Although Eisenberg wrote Resuscitate! on his own, he credits the many people who have influenced and supported him throughout his career. “Over those 35 years, there’s been an incredible number of people I’ve had the great joy of working with, and they have taught me a great deal,” he says. “People in the EMS community have a kind of mission-driven purpose in their work. There are an awful lot of people out there who have that same drive to succeed in what they do, so I’ve had some great role models—in particular Dr. Leonard Cobb and Dr. Michael Copass.”

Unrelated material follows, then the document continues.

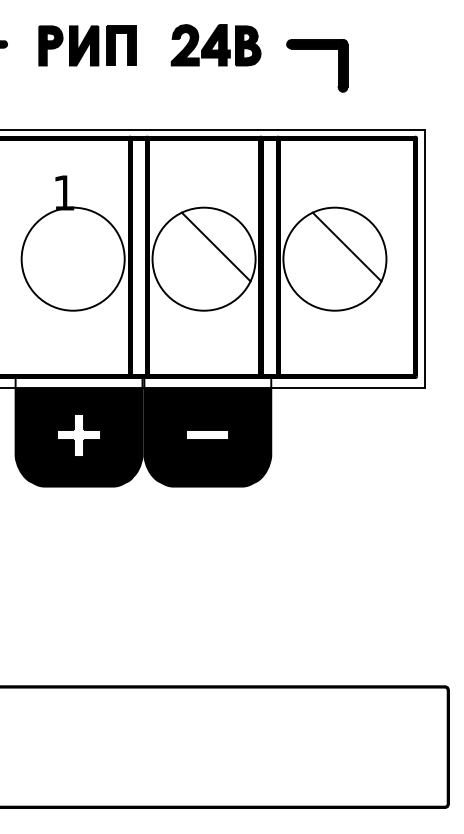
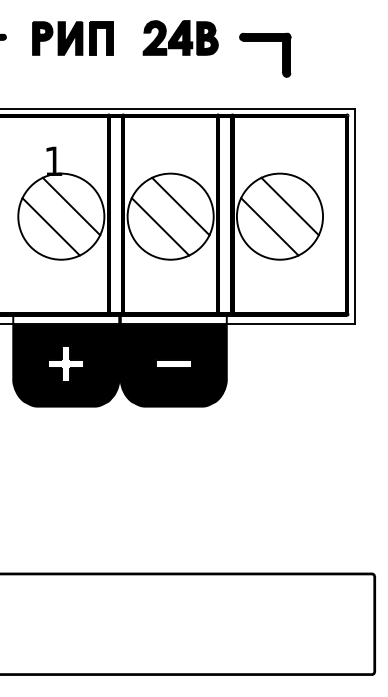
line: (85, 246) -> (71, 206), added
line: (60, 271) -> (50, 226), added
line: (191, 271) -> (160, 226), added
line: (322, 271) -> (269, 226), added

Even so, Eisenberg stresses that all the experience and training in the world won’t necessarily make a difference in cardiac arrest survival rates unless attention is paid to the myriad factors that go into quickly arriving at a scene and providing state-of-the-art care throughout the whole process.

He asks simply: “How can you begin to improve unless you know how you are performing right now?”

It’s a thought-provoking question to keep in mind.